The COVID-19 symptoms scale used was created at the beginning of the lockdown period in the Netherlands in 2020 and since then, the Dutch National Institute for Public Health and Environment (RIVM) has included additional symptoms to the list of COVID-19 symptoms. As such, these symptoms were not included in our scale and must be included in further research. Additionally, not all respondents have been tested for COVID-19, and therefore it is unknown whether this subsample has been previously infected with COVID-19. Thus, although there was a significant correlation between living alone and COVID-19 symptoms, further research should be done to confirm these findings. Moreover, since this study was cross-sectional and no longitudinal follow-up has been conducted yet, it is not possible to compare the collected data with that of the following summer period (without lockdown), and second lockdown period (November 2020 – April 2021) that followed. Long-term effects of the pandemic resulting from living together or alone may be crucial to determine the overall effects the pandemic has had on individuals, as well as being useful for the future. It may be possible that certain effects may not be sustained over time, or alternatively, that the effects will be much more pronounced for the second lockdown, which was of longer duration. Finally, participants were recruited via Facebook, limiting respondents to those with an internet connection and a Facebook account. Furthermore, more women responded than men to the survey, and the majority of the sample did not live alone during the lockdown. For the above-mentioned reasons, it is unclear to what extent the results of the survey are representative of the entire Dutch population.
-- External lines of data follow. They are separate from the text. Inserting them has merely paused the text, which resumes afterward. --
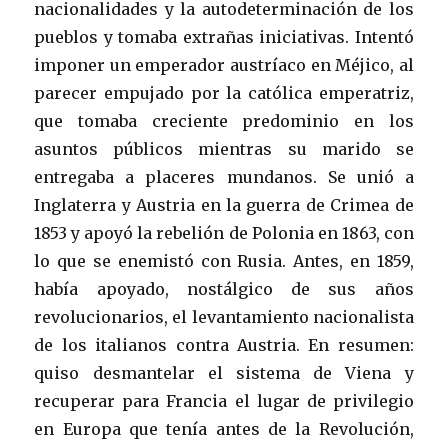
nacionalidades y la autodeterminación de los
pueblos y tomaba extrañas iniciativas. Intentó
imponer un emperador austríaco en Méjico, al
parecer empujado por la católica emperatriz,
que tomaba creciente predominio en los
asuntos públicos mientras su marido se
entregaba a placeres mundanos. Se unió a
Inglaterra y Austria en la guerra de Crimea de
1853 y apoyó la rebelión de Polonia en 1863, con
lo que se enemistó con Rusia. Antes, en 1859,
había apoyado, nostálgico de sus años
revolucionarios, el levantamiento nacionalista
de los italianos contra Austria. En resumen:
quiso desmantelar el sistema de Viena y
recuperar para Francia el lugar de privilegio
en Europa que tenía antes de la Revolución,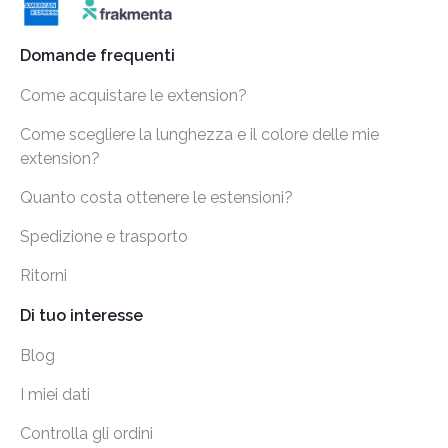
Domande frequenti
Come acquistare le extension?
Come scegliere la lunghezza e il colore delle mie
extension?
Quanto costa ottenere le estensioni?
Spedizione e trasporto
Ritorni
Di tuo interesse
Blog
I miei dati
Controlla gli ordini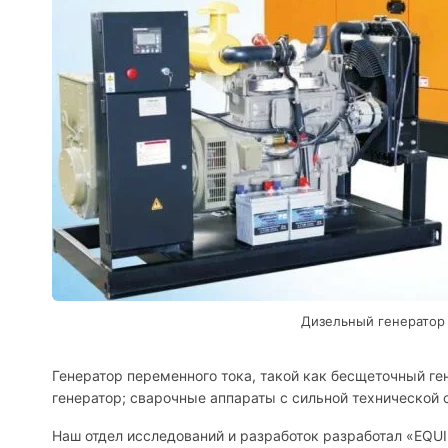
Дизельный генератор
Генератор переменного тока, такой как бесщеточный ге
генератор; сварочные аппараты с сильной технической
Наш отдел исследований и разработок разработал «EQU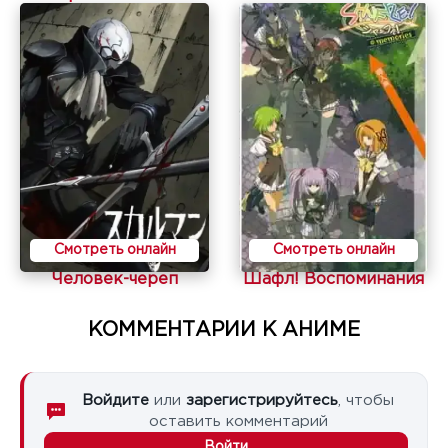
Смотреть онлайн
Смотреть онлайн
Человек-череп
Шафл! Воспоминания
КОММЕНТАРИИ К АНИМЕ
Войдите
или
зарегистрируйтесь
, чтобы
оставить комментарий
Войти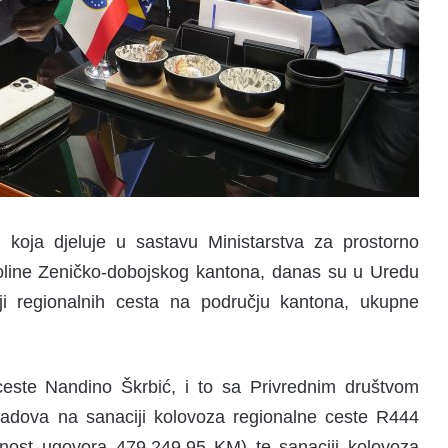
, koja djeluje u sastavu Ministarstva za prostorno
koline Zeničko-dobojskog kantona, danas su u Uredu
iji regionalnih cesta na području kantona, ukupne
 ceste Nandino Škrbić, i to sa Privrednim društvom
radova na sanaciji kolovoza regionalne ceste R444
nost ugovora 479.249,95 KM) te sanaciji kolovoza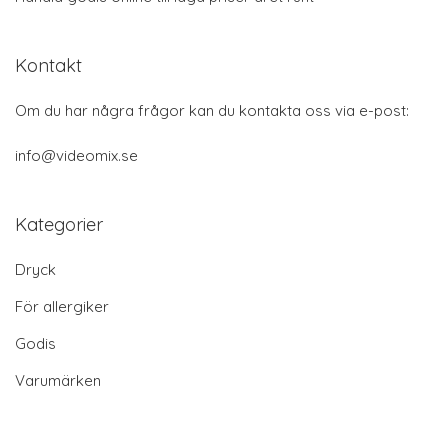
Kontakt
Om du har några frågor kan du kontakta oss via e-post:
info@videomix.se
Kategorier
Dryck
För allergiker
Godis
Varumärken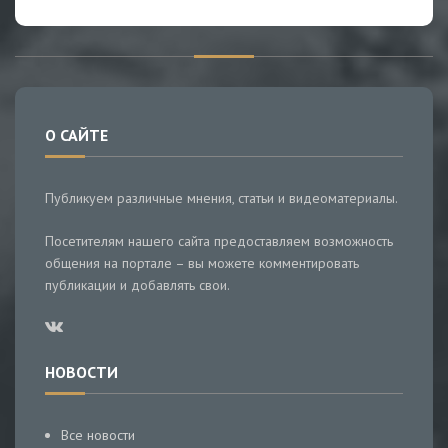
О САЙТЕ
Публикуем различные мнения, статьи и видеоматериалы.
Посетителям нашего сайта предоставляем возможность
общения на портале – вы можете комментировать
публикации и добавлять свои.
НОВОСТИ
Все новости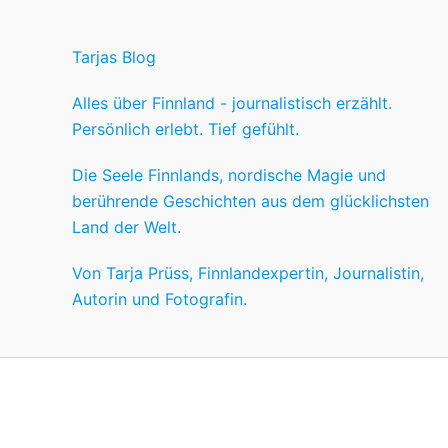
Tarjas Blog
Alles über Finnland - journalistisch erzählt.
Persönlich erlebt. Tief gefühlt.
Die Seele Finnlands, nordische Magie und
berührende Geschichten aus dem glücklichsten
Land der Welt.
Von Tarja Prüss, Finnlandexpertin, Journalistin,
Autorin und Fotografin.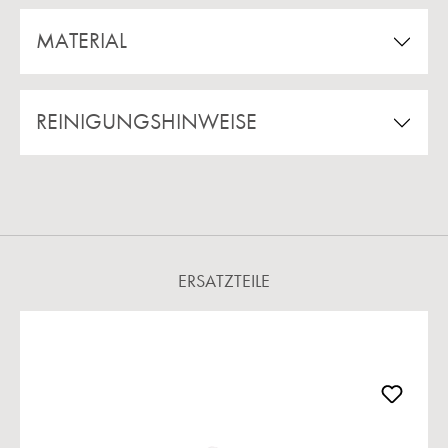
MATERIAL
REINIGUNGSHINWEISE
ERSATZTEILE
Produktgalerie überspringen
Notwithstanding these limitations, the survey revealed that living alone is associated with more negative effects on mood, perceived immune fitness and experiencing COVID-19 symptoms than living together with others. The data show that the two groups differ significantly in the level of support for family and friends, which is lower in people who lived alone during lockdown. The findings imply that enhancing social support and social interactions in people that live alone may contribute to a better mental resilience and ability to cope with the negative effects of lockdown.

Conclusion

This study examined the impact of living alone or together during the first lockdown period in the Netherlands, and the consequent effects on mood, perceived immune fitness and experiencing of COVID-19 symptoms. Our results are consistent with other studies, indicating those living alone were more susceptible to feelings of depression and loneliness, feelings that corresponded with a decrease in perceived immune fitness, and differentially experiencing COVID-19 symptoms. In contrast, people who lived together during lockdown reported significantly greater support from family and friends, and less pronounced mood changes. These outcomes suggest that adequate social support and interpersonal contacts are vital for one’s health, in particularly during a global pandemic.

Disclosure

This research received no external funding. Over the past 3 years, J.C.V. has acted as a consultant/advisor for KNMP, More Labs, Red Bull, Sen-Jam Pharmaceutical, Toast!, Tomo, and ZBiotics. J.G. is a part-time employee of Nutricia Research and has received research grants from Nutricia Research Foundation, Top Institute Pharma, Top Institute Food and Nutrition, GSK, STW, NWO, Friesland Campina, CCC, Raak-Pro, and the EU. The other authors have no potential conflicts of interest to disclose.